- _任务说明_:
把下面的各行全部逐字照抄一遍，一行也不要漏。

- _所给材料_:
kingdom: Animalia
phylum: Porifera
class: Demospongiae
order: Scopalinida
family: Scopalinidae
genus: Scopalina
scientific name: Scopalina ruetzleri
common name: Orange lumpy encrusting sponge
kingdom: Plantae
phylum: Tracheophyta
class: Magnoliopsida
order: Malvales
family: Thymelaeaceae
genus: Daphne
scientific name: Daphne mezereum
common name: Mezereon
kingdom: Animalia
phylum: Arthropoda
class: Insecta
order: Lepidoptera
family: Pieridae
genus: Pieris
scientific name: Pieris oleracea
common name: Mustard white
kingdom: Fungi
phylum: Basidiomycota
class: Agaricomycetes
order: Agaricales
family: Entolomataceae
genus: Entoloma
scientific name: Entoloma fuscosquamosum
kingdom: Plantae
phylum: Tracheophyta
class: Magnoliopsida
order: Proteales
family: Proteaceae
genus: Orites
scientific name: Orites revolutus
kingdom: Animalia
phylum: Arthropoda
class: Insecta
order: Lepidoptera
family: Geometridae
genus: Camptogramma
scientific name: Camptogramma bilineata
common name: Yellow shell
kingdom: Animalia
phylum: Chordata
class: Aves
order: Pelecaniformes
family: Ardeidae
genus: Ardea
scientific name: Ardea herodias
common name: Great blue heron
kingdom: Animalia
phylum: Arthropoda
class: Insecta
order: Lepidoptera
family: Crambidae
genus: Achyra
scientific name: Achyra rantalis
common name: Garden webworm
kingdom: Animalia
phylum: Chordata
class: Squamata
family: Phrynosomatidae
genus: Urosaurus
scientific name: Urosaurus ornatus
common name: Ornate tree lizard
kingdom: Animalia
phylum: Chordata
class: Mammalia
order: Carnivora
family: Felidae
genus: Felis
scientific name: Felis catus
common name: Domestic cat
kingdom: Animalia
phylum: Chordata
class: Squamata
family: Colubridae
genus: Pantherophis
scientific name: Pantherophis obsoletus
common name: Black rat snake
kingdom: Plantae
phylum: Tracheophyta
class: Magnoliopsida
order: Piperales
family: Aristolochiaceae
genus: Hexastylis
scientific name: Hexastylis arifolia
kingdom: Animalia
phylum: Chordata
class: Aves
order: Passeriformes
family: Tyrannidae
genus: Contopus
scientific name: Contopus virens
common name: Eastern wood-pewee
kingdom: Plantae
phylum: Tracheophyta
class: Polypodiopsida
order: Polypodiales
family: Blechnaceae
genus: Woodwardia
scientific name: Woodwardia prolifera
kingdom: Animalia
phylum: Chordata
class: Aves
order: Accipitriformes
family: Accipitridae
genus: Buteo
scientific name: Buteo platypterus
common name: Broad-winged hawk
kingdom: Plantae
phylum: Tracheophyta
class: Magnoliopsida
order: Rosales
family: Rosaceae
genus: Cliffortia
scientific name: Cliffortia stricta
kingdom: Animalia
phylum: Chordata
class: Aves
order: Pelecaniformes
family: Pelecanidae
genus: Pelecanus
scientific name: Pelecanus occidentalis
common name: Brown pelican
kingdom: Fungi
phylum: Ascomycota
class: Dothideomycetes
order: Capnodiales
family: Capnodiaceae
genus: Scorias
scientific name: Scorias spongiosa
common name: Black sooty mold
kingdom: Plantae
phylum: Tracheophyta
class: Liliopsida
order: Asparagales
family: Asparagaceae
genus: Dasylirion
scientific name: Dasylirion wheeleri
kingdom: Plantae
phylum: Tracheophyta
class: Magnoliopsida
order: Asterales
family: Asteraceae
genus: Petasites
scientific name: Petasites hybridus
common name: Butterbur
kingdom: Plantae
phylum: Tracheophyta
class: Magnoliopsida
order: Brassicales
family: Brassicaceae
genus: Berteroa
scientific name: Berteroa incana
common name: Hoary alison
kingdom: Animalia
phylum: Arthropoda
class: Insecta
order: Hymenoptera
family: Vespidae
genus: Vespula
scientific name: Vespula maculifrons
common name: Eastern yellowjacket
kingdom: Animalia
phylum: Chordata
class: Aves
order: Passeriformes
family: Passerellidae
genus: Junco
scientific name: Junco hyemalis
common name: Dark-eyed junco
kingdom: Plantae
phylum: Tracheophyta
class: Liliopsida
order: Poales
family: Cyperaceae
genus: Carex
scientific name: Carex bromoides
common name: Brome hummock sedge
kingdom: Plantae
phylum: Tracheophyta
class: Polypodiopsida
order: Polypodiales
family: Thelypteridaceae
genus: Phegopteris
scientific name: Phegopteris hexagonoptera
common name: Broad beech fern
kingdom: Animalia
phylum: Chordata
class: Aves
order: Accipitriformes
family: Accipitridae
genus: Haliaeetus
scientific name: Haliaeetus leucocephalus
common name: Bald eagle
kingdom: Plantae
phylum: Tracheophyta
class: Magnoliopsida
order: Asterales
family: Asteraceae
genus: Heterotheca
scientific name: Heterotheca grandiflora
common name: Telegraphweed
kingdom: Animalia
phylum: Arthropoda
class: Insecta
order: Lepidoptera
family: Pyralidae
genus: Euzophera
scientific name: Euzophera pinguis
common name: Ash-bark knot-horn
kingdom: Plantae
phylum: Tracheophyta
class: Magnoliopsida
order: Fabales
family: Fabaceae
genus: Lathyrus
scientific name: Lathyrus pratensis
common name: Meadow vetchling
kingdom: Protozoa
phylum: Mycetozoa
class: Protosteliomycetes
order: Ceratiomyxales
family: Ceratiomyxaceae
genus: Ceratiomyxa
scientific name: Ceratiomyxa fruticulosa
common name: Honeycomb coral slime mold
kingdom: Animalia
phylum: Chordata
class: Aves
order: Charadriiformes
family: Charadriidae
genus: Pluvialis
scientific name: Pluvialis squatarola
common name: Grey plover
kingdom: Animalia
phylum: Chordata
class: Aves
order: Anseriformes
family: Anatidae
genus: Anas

- _解答过程_:
kingdom: Animalia
phylum: Porifera
class: Demospongiae
order: Scopalinida
family: Scopalinidae
genus: Scopalina
scientific name: Scopalina ruetzleri
common name: Orange lumpy encrusting sponge
kingdom: Plantae
phylum: Tracheophyta
class: Magnoliopsida
order: Malvales
family: Thymelaeaceae
genus: Daphne
scientific name: Daphne mezereum
common name: Mezereon
kingdom: Animalia
phylum: Arthropoda
class: Insecta
order: Lepidoptera
family: Pieridae
genus: Pieris
scientific name: Pieris oleracea
common name: Mustard white
kingdom: Fungi
phylum: Basidiomycota
class: Agaricomycetes
order: Agaricales
family: Entolomataceae
genus: Entoloma
scientific name: Entoloma fuscosquamosum
kingdom: Plantae
phylum: Tracheophyta
class: Magnoliopsida
order: Proteales
family: Proteaceae
genus: Orites
scientific name: Orites revolutus
kingdom: Animalia
phylum: Arthropoda
class: Insecta
order: Lepidoptera
family: Geometridae
genus: Camptogramma
scientific name: Camptogramma bilineata
common name: Yellow shell
kingdom: Animalia
phylum: Chordata
class: Aves
order: Pelecaniformes
family: Ardeidae
genus: Ardea
scientific name: Ardea herodias
common name: Great blue heron
kingdom: Animalia
phylum: Arthropoda
class: Insecta
order: Lepidoptera
family: Crambidae
genus: Achyra
scientific name: Achyra rantalis
common name: Garden webworm
kingdom: Animalia
phylum: Chordata
class: Squamata
family: Phrynosomatidae
genus: Urosaurus
scientific name: Urosaurus ornatus
common name: Ornate tree lizard
kingdom: Animalia
phylum: Chordata
class: Mammalia
order: Carnivora
family: Felidae
genus: Felis
scientific name: Felis catus
common name: Domestic cat
kingdom: Animalia
phylum: Chordata
class: Squamata
family: Colubridae
genus: Pantherophis
scientific name: Pantherophis obsoletus
common name: Black rat snake
kingdom: Plantae
phylum: Tracheophyta
class: Magnoliopsida
order: Piperales
family: Aristolochiaceae
genus: Hexastylis
scientific name: Hexastylis arifolia
kingdom: Animalia
phylum: Chordata
class: Aves
order: Passeriformes
family: Tyrannidae
genus: Contopus
scientific name: Contopus virens
common name: Eastern wood-pewee
kingdom: Plantae
phylum: Tracheophyta
class: Polypodiopsida
order: Polypodiales
family: Blechnaceae
genus: Woodwardia
scientific name: Woodwardia prolifera
kingdom: Animalia
phylum: Chordata
class: Aves
order: Accipitriformes
family: Accipitridae
genus: Buteo
scientific name: Buteo platypterus
common name: Broad-winged hawk
kingdom: Plantae
phylum: Tracheophyta
class: Magnoliopsida
order: Rosales
family: Rosaceae
genus: Cliffortia
scientific name: Cliffortia stricta
kingdom: Animalia
phylum: Chordata
class: Aves
order: Pelecaniformes
family: Pelecanidae
genus: Pelecanus
scientific name: Pelecanus occidentalis
common name: Brown pelican
kingdom: Fungi
phylum: Ascomycota
class: Dothideomycetes
order: Capnodiales
family: Capnodiaceae
genus: Scorias
scientific name: Scorias spongiosa
common name: Black sooty mold
kingdom: Plantae
phylum: Tracheophyta
class: Liliopsida
order: Asparagales
family: Asparagaceae
genus: Dasylirion
scientific name: Dasylirion wheeleri
kingdom: Plantae
phylum: Tracheophyta
class: Magnoliopsida
order: Asterales
family: Asteraceae
genus: Petasites
scientific name: Petasites hybridus
common name: Butterbur
kingdom: Plantae
phylum: Tracheophyta
class: Magnoliopsida
order: Brassicales
family: Brassicaceae
genus: Berteroa
scientific name: Berteroa incana
common name: Hoary alison
kingdom: Animalia
phylum: Arthropoda
class: Insecta
order: Hymenoptera
family: Vespidae
genus: Vespula
scientific name: Vespula maculifrons
common name: Eastern yellowjacket
kingdom: Animalia
phylum: Chordata
class: Aves
order: Passeriformes
family: Passerellidae
genus: Junco
scientific name: Junco hyemalis
common name: Dark-eyed junco
kingdom: Plantae
phylum: Tracheophyta
class: Liliopsida
order: Poales
family: Cyperaceae
genus: Carex
scientific name: Carex bromoides
common name: Brome hummock sedge
kingdom: Plantae
phylum: Tracheophyta
class: Polypodiopsida
order: Polypodiales
family: Thelypteridaceae
genus: Phegopteris
scientific name: Phegopteris hexagonoptera
common name: Broad beech fern
kingdom: Animalia
phylum: Chordata
class: Aves
order: Accipitriformes
family: Accipitridae
genus: Haliaeetus
scientific name: Haliaeetus leucocephalus
common name: Bald eagle
kingdom: Plantae
phylum: Tracheophyta
class: Magnoliopsida
order: Asterales
family: Asteraceae
genus: Heterotheca
scientific name: Heterotheca grandiflora
common name: Telegraphweed
kingdom: Animalia
phylum: Arthropoda
class: Insecta
order: Lepidoptera
family: Pyralidae
genus: Euzophera
scientific name: Euzophera pinguis
common name: Ash-bark knot-horn
kingdom: Plantae
phylum: Tracheophyta
class: Magnoliopsida
order: Fabales
family: Fabaceae
genus: Lathyrus
scientific name: Lathyrus pratensis
common name: Meadow vetchling
kingdom: Protozoa
phylum: Mycetozoa
class: Protosteliomycetes
order: Ceratiomyxales
family: Ceratiomyxaceae
genus: Ceratiomyxa
scientific name: Ceratiomyxa fruticulosa
common name: Honeycomb coral slime mold
kingdom: Animalia
phylum: Chordata
class: Aves
order: Charadriiformes
family: Charadriidae
genus: Pluvialis
scientific name: Pluvialis squatarola
common name: Grey plover
kingdom: Animalia
phylum: Chordata
class: Aves
order: Anseriformes
family: Anatidae
genus: Anas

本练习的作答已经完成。